In the table that Global Action created to illustrate this (see below) , the outcome is graded from high risk of relapse (red) or unlikely continuous remission to negligible risk of relapse (green) or likely continuous remission. And there are three levels of risk, elevated , moderate or minor, or likely remission, in between the red and green rectangles. in descending order, or ascending, depending on whether it is relapse or remission is being looked at.
Each is dependent on the type of precipitating genetic mutation that the patient has , or does not havs ( idiopathic ) and the strength and continuity of triggers encountered. Some triggers maybe periodic, like infections , or transitory, like pregnancy, but others like a kidney transplant would be continuous.
Someone with a CFH mutation and kidney graft would probably be placed in the red box. Someone with no mutation and having given birth may be placed in the dark green box. And so on. But most would likely fall between the extremes in elevated, moderate or minor risk/likelihood of relapse or remission.

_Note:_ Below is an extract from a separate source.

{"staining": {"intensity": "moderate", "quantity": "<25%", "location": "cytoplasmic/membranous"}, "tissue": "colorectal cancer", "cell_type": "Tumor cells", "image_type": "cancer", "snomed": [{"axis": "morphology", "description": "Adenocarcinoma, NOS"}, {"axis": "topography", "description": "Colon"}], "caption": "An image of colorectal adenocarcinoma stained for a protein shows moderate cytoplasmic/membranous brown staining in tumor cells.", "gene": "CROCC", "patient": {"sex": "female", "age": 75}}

The chance of relapse diminishes with time Lisa. If it is going to happen, it often does in the first six months. After that it can still happen based on the factors illustrated in the Global Action matrix. It takes time to be more confident about it but self monitoring can help with any initial anxiety. Your remission may last for life or long enough to have several relapses with a gap of years in between. With short term eculizumab treatment in between. ( Update : Lisa has told us that since she asked the question for the video, and after withdrawal from treatment for only three months, she has relapsed with aHUS and is back on treatment.)
Could it be a way of life as Paige asks?. Something that interrupts from time to time but which can be managed so that it is small part of who people are. Knowing that a swift return to treatment avoids any further damage. Not in denial but accepting a new normal. A personal choice.

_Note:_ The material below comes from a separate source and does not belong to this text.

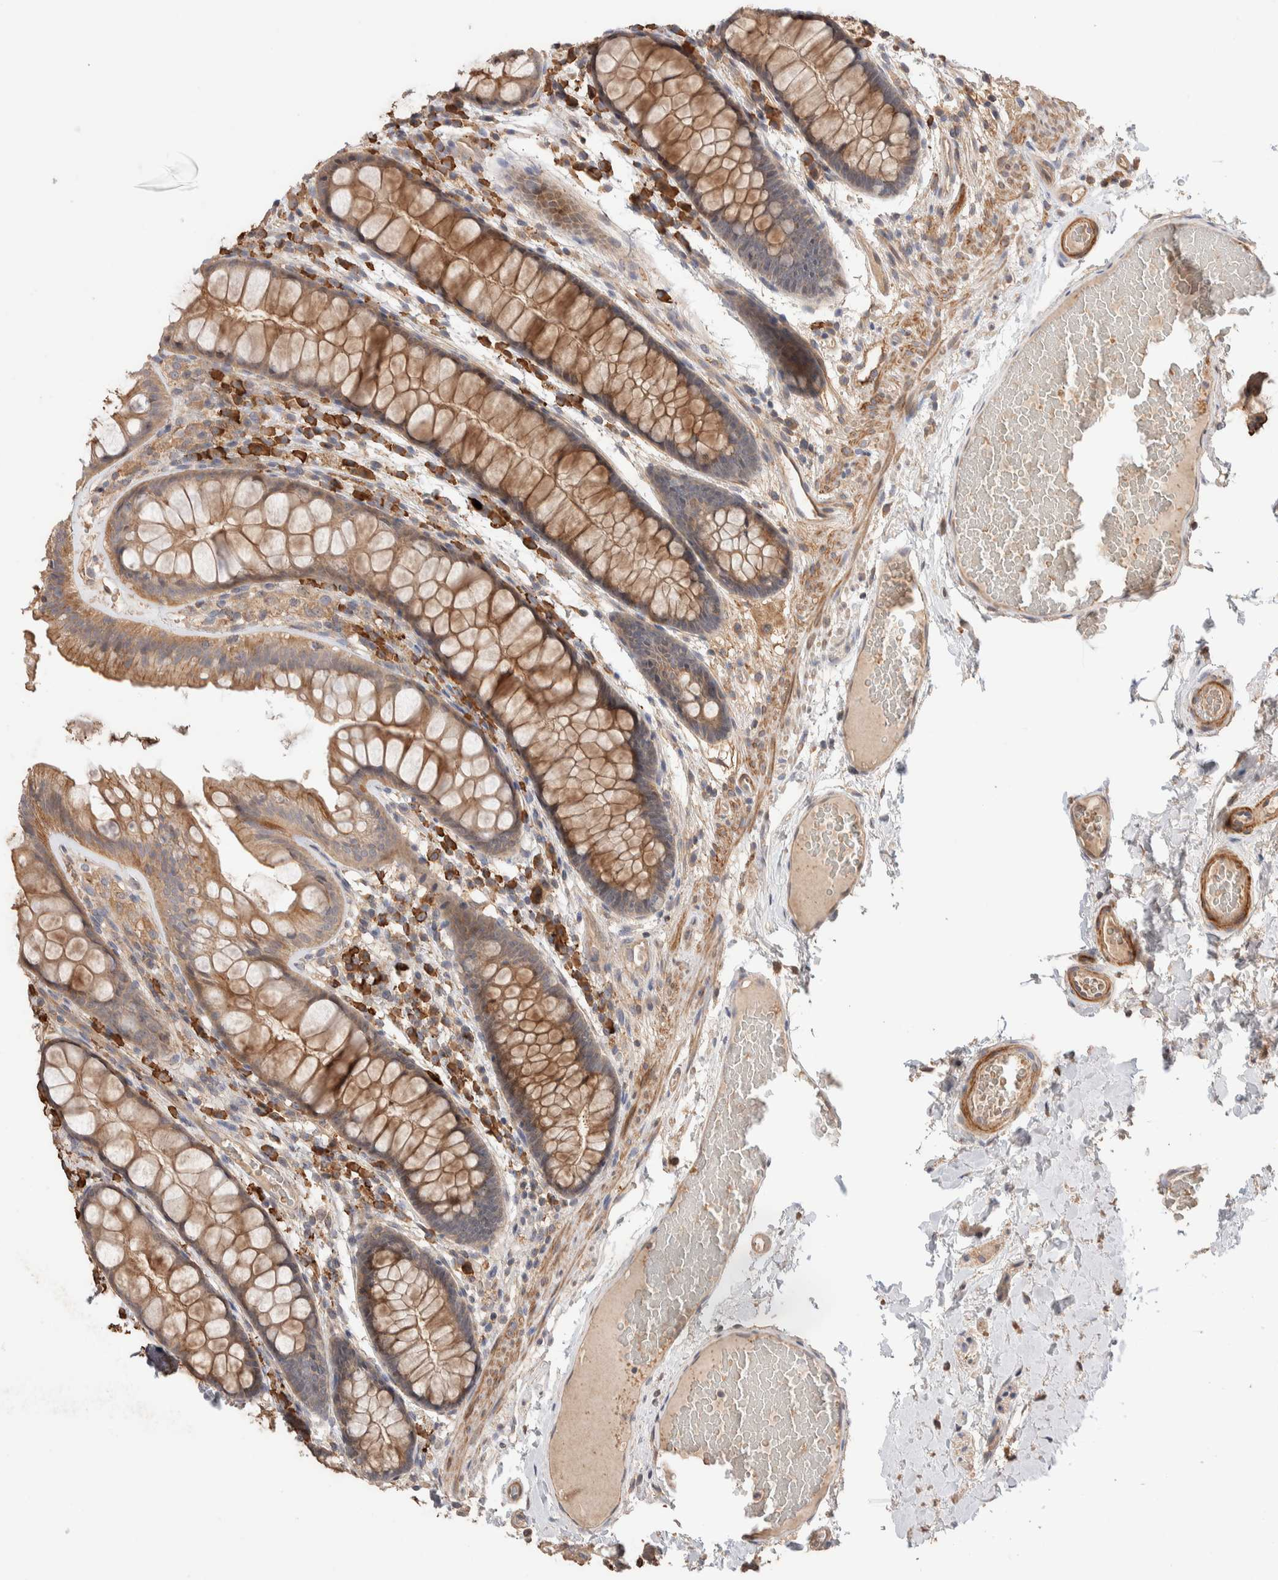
{"staining": {"intensity": "moderate", "quantity": ">75%", "location": "cytoplasmic/membranous"}, "tissue": "colon", "cell_type": "Endothelial cells", "image_type": "normal", "snomed": [{"axis": "morphology", "description": "Normal tissue, NOS"}, {"axis": "topography", "description": "Colon"}], "caption": "Colon stained with a brown dye reveals moderate cytoplasmic/membranous positive expression in approximately >75% of endothelial cells.", "gene": "WDR91", "patient": {"sex": "female", "age": 56}}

Having a relapse may be a predictor of further relapses, Joris. But although your genetics may remain the same , the triggering “environment” may change. It takes many hits for aHUS to breakthrough.
Perhaps in time doctors will categorise all triggers into continuous , periodic or transitional and all the different genetic mutations into low , medium , or high risk and create a predictive tool for all patients asking these questions.
When will that be is another question?!
But when ever it does, hopefully it will be based on what happens to every patient around the world and their specific experiences of relapse and remission, and will help other aHUS patients in the future.